Achievements as Awesomeness Multipliers

Achievements: the best gamer psychology since the Dead or Alive guys* said “What if we gave them all gigantic tits?” Combating the problem of playing games and wondering "Am I achieving anything?" by programming said game to say "You totally are!" That's the best self-solving problem until someone invents slimming pizza

*this isn't the general assumption that all game developers are men, this is the specific statement that if any woman was involved in making DoA, she's a renegade from a rogue feminist organisation hiding in the last place her colleagues would look.

They’ve taken over gaming worlds the way infinite armies of Nazi zombie cyborg terrorists couldn’t, and exert greater control over some players than showering.

Three Kentucky students rendered themselves entirely irrelevant by building a self-Playing-station to gather an impossible million roses on We Love Katamari, and when your greatest achievement is “No longer even has to play games” you become so useless you actually evaporate.

You waft off to join unicorn harnesses and non-alcoholic beer under a stack of Dora the Explorer strategy guides in the Room of Pointlessness.

Games use achievements as tutorials, as badges of level completion, as motivation to try out different things (though if you need a points reward to try out the different weapons in a "shoot the enemies with your weapons" game there’s something wrong with you).

Every gaming writer in the world weighed has weighed in, but not one has got the real idea: they're Awesomeness Multipliers.

They take something that’s already utterly awesome and then agree with you about it. Chainsawed something the size of a bank's head office? Murdered twenty machine-gunners with a knife?

Backflipped off a ramp, headshotting three people before you land in way that would make Ghandi cheer"? You're on your own going “holy shit that was cool!” and DING!

The computer agrees with you! The constant style of the achievements, different to the game you're playing, doesn’t break the immersion. It provides you with independent verification that yes, you just kicked electronic ass and that was cool.

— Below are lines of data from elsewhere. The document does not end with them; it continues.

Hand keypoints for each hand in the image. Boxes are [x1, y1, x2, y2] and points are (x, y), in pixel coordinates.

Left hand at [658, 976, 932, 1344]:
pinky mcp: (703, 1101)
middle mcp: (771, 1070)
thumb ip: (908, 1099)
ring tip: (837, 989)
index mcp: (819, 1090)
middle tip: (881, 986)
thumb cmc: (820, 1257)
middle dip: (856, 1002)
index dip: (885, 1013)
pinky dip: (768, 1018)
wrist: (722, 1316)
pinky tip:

Some say that achievements are pointless (which is rich coming from an army of identical lone heroes taking on a million parallel versions of the same alien horde). They’re not just fun, they save relationships: I once shot an invisible enemy in the head from two miles away and that’s the sort of shit you NEED to share.

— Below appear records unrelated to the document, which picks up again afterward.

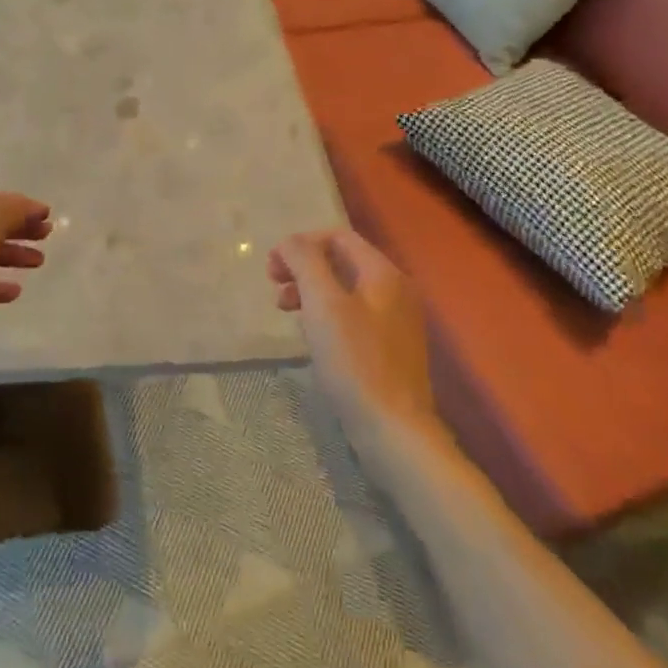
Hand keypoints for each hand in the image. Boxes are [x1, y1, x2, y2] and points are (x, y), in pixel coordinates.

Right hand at [269, 229, 435, 428]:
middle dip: (304, 268)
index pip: (338, 237)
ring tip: (286, 312)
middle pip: (341, 262)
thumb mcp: (324, 304)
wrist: (394, 430)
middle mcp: (395, 291)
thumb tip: (291, 242)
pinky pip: (352, 316)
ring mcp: (395, 322)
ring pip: (345, 291)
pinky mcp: (389, 349)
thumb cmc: (355, 361)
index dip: (302, 244)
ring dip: (311, 292)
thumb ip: (306, 262)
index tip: (272, 267)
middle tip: (274, 287)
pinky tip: (311, 336)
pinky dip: (326, 315)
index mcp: (384, 274)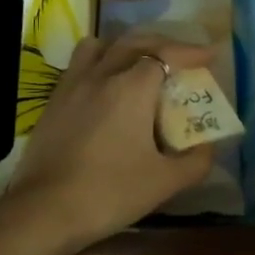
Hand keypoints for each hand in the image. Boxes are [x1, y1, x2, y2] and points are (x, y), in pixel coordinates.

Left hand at [3, 34, 217, 253]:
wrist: (44, 211)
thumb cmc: (109, 193)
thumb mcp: (164, 182)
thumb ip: (196, 161)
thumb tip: (208, 146)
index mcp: (131, 88)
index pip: (166, 54)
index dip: (190, 52)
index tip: (210, 55)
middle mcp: (101, 75)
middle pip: (135, 42)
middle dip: (163, 44)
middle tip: (182, 58)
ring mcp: (72, 85)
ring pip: (101, 47)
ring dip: (125, 48)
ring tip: (138, 65)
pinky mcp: (53, 101)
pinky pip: (79, 65)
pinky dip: (99, 64)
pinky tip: (105, 90)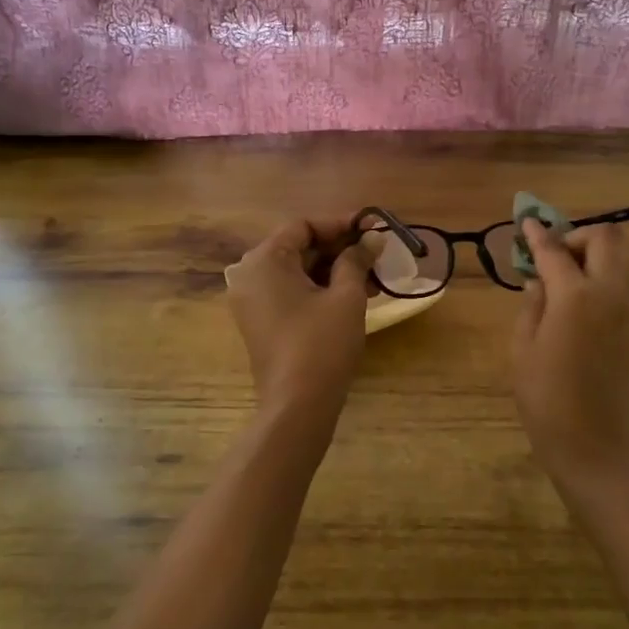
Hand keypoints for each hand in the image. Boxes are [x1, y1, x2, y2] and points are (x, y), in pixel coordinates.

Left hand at [226, 216, 383, 424]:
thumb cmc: (321, 344)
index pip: (304, 225)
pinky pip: (292, 292)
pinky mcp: (261, 321)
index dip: (341, 224)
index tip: (373, 228)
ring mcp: (252, 300)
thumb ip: (357, 260)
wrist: (297, 405)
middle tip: (377, 252)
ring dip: (335, 270)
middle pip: (299, 247)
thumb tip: (373, 237)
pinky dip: (321, 288)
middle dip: (341, 248)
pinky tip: (355, 295)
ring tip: (375, 277)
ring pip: (298, 271)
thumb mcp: (346, 297)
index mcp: (265, 261)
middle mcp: (250, 275)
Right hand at [511, 220, 628, 482]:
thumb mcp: (522, 349)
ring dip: (593, 256)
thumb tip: (539, 282)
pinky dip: (602, 278)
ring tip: (562, 280)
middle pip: (607, 238)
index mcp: (576, 297)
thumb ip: (531, 305)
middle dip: (577, 237)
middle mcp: (611, 294)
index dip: (538, 234)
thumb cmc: (546, 400)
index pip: (555, 250)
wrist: (597, 447)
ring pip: (620, 259)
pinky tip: (576, 303)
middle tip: (552, 257)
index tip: (526, 222)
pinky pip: (623, 285)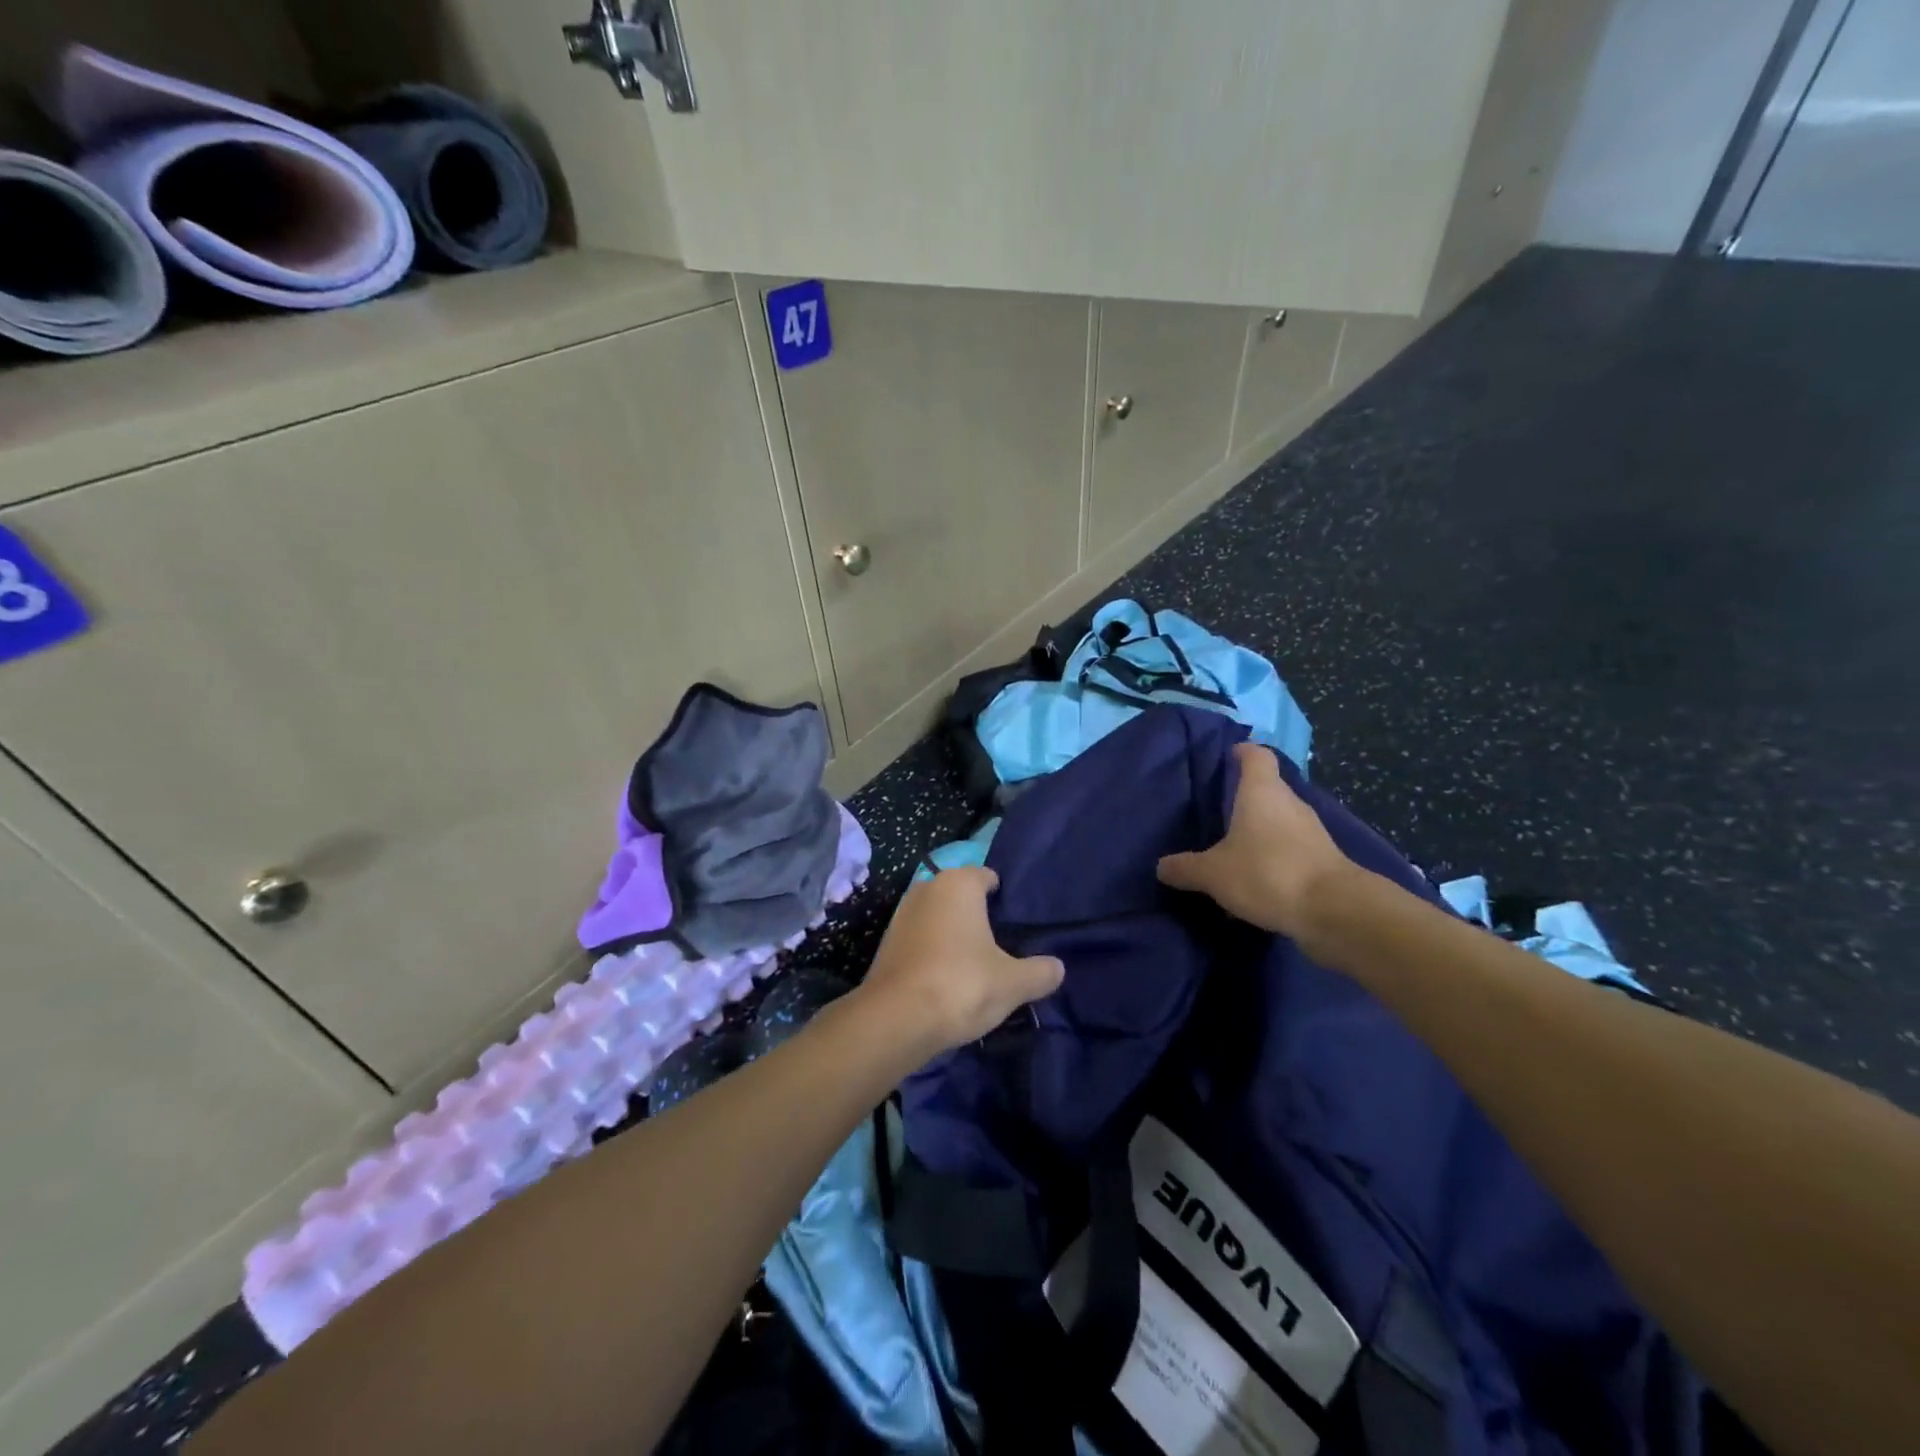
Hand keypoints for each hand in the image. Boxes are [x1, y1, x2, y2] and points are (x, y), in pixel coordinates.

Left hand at [857, 867, 1064, 1055]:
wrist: (896, 1020)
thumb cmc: (961, 984)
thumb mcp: (1013, 983)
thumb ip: (1040, 972)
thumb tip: (1057, 968)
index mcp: (958, 884)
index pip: (987, 877)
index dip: (1004, 897)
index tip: (1018, 924)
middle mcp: (927, 889)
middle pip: (961, 897)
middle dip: (978, 916)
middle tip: (1002, 946)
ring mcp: (901, 915)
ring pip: (938, 919)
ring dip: (953, 936)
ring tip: (976, 966)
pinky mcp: (885, 944)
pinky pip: (920, 941)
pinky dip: (933, 953)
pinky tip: (947, 979)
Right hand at [1156, 742, 1354, 937]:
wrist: (1336, 912)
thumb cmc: (1267, 873)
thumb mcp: (1213, 874)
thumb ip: (1185, 868)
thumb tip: (1162, 866)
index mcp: (1262, 792)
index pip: (1256, 755)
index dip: (1241, 752)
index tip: (1225, 757)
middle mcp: (1290, 803)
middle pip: (1267, 789)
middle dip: (1243, 799)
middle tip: (1215, 812)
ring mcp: (1311, 832)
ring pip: (1279, 822)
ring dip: (1259, 832)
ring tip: (1231, 850)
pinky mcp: (1323, 861)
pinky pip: (1290, 850)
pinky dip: (1273, 859)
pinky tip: (1255, 880)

My friends weren’t around, none were even online, and my lovely lady had previously made it clear that if I talked about game stuff she would talk about Sex And The City. To this day I credit the DING of the Steam Achievement "Shoot The Breeze" with saving our relationship.

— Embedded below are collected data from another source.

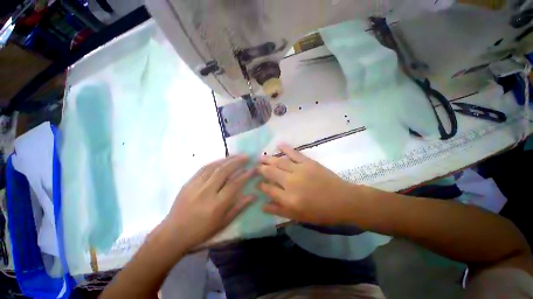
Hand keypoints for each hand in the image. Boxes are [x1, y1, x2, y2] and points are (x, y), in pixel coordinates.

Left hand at [161, 156, 254, 250]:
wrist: (173, 233)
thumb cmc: (201, 231)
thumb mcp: (223, 223)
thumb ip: (239, 207)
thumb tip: (253, 196)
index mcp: (217, 204)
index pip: (235, 184)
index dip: (246, 175)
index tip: (254, 168)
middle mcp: (207, 192)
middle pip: (224, 171)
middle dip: (237, 161)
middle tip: (246, 156)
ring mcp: (196, 185)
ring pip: (214, 167)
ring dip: (227, 159)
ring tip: (237, 155)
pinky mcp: (189, 182)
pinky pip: (204, 168)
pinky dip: (215, 162)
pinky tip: (222, 160)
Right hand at [257, 144, 359, 225]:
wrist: (343, 200)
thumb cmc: (321, 212)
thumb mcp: (299, 216)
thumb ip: (279, 210)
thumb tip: (262, 205)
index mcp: (289, 198)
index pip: (268, 189)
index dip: (260, 185)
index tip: (256, 183)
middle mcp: (291, 182)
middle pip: (271, 172)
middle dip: (261, 169)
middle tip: (255, 166)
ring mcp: (299, 170)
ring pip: (279, 162)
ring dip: (268, 159)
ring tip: (260, 157)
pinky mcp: (308, 162)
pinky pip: (294, 153)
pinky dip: (286, 148)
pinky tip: (278, 145)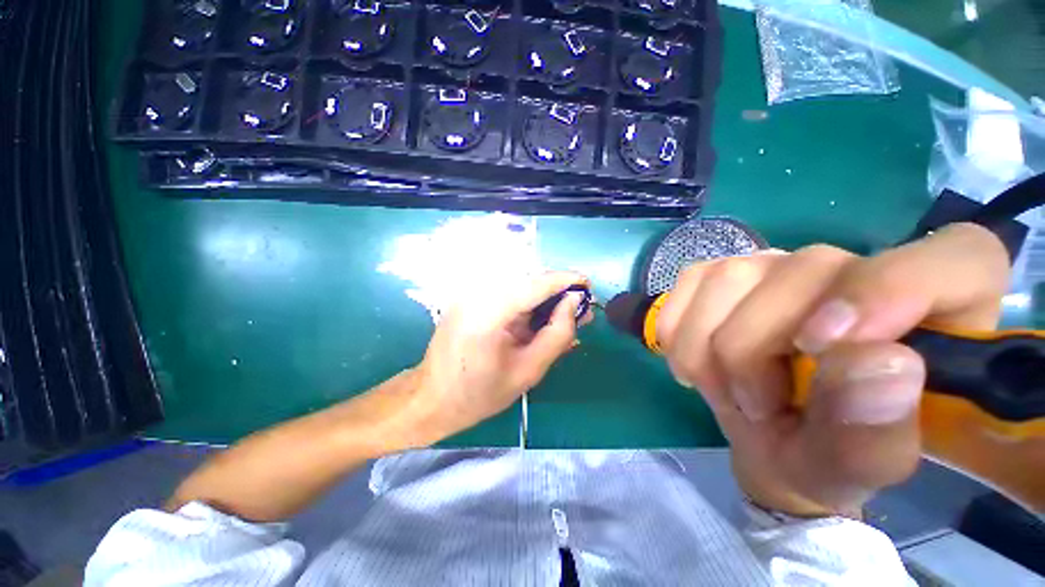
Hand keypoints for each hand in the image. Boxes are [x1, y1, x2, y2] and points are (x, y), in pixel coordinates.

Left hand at [406, 271, 591, 443]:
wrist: (432, 397)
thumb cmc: (480, 393)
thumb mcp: (529, 371)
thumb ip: (557, 334)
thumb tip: (574, 303)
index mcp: (488, 313)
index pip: (534, 284)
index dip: (564, 280)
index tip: (587, 283)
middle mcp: (477, 293)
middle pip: (527, 280)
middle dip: (556, 290)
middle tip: (579, 307)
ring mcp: (469, 293)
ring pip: (518, 284)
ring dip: (543, 296)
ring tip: (564, 315)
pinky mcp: (468, 297)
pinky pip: (506, 293)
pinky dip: (527, 301)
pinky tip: (539, 318)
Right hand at [655, 223, 1009, 517]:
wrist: (764, 435)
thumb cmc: (824, 456)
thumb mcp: (854, 466)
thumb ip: (877, 431)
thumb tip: (883, 366)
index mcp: (935, 315)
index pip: (957, 259)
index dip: (891, 288)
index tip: (822, 345)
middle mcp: (854, 270)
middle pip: (802, 272)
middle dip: (754, 350)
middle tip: (753, 405)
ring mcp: (777, 265)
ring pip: (729, 277)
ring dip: (707, 345)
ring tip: (719, 385)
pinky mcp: (723, 273)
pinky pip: (689, 283)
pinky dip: (678, 328)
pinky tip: (691, 358)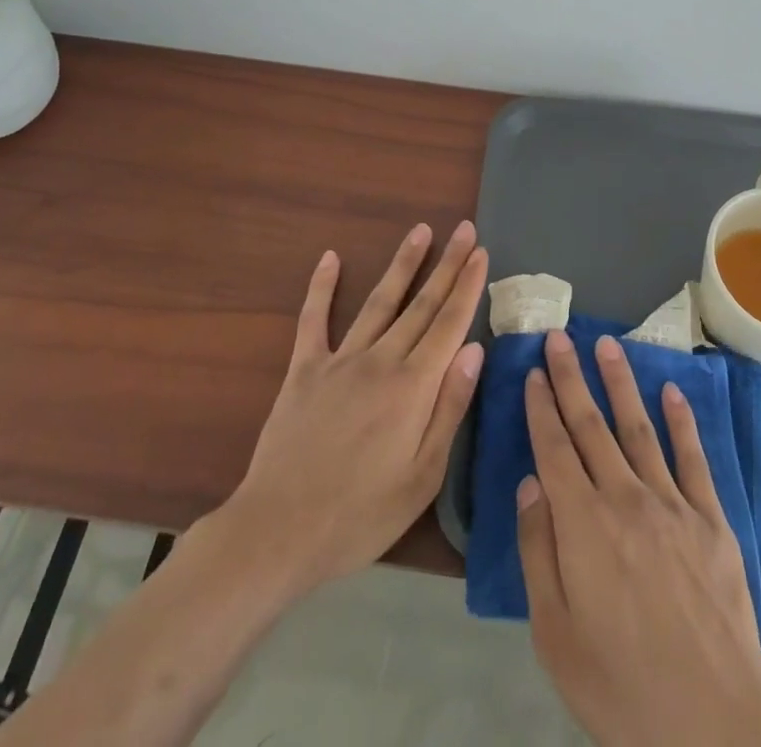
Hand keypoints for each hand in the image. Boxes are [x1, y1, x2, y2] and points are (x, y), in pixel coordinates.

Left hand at [221, 220, 487, 593]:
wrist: (278, 531)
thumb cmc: (360, 514)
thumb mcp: (422, 476)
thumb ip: (450, 408)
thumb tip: (474, 349)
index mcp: (413, 387)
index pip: (449, 323)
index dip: (468, 286)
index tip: (482, 252)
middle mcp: (381, 360)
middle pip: (421, 304)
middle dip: (447, 264)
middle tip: (464, 229)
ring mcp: (340, 360)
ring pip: (379, 301)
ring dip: (402, 264)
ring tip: (421, 231)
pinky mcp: (304, 369)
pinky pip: (314, 319)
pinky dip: (321, 287)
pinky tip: (330, 258)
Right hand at [519, 331, 760, 746]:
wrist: (716, 721)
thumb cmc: (623, 686)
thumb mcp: (556, 635)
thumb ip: (538, 552)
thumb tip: (530, 484)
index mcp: (583, 525)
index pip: (554, 448)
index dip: (541, 407)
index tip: (532, 372)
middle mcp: (625, 498)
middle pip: (591, 425)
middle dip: (571, 378)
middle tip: (559, 337)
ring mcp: (672, 503)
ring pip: (638, 428)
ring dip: (620, 383)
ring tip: (606, 345)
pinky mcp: (711, 519)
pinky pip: (693, 458)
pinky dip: (682, 421)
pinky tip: (672, 392)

It's an electronic high five when you need it most, and if they'd built R.O.B to do that instead of the stupid shit with the gyros he'd still be around today. He'd be more popular than Mario. Hell, he'd have his own TV show (and if you want to argue I offer "Daisy of Love" as proof.)

Achievemensts multiply how much fun you're having - doing something regular, the DING is a little boost. The more outlandish, impossible and insane the achievements, the better you feel!

Achievement hunters counter that the almost un-chievable impossible goals aren’t fun, to which I reply: they’re still mulitpliers. Good achievements aren’t little check boxes on a list that says “Do all this then you an clock off this game”. They’re records of your victories over the Laws of Physics and Possibility.

I’m having tons of fun and when I get one it boosts that.

If you've turned your own games into work, lists that you have to tick before you can clock off and go to the next one, then the way that achievement takes five hours to unlock is just maginifying that: multiplying something that isn't fun anymore into an actual chore, a parod of how you’ve turned games into unpaid labor that’d make Don Quixote nudge Pancho and say “Look at that time-wasting loser.”

So give the impossible achievements, the never-ever-going-to-happens so I can happen the hell out of them, and know that when Gamerscorers complain you're only annoying those who deserve it.

Comments (2)

Achievements and trophies have ruined many games for me. Mostly multiplayer achievements.

Like those stupid leaderboard achievements in GRAW and Killzone 2.
David Matos , September 03, 2009
I think your italics tag isn't properly closed, or it's cut off by the jump line, because everything under your asterisk in the mobfeed page is in italics.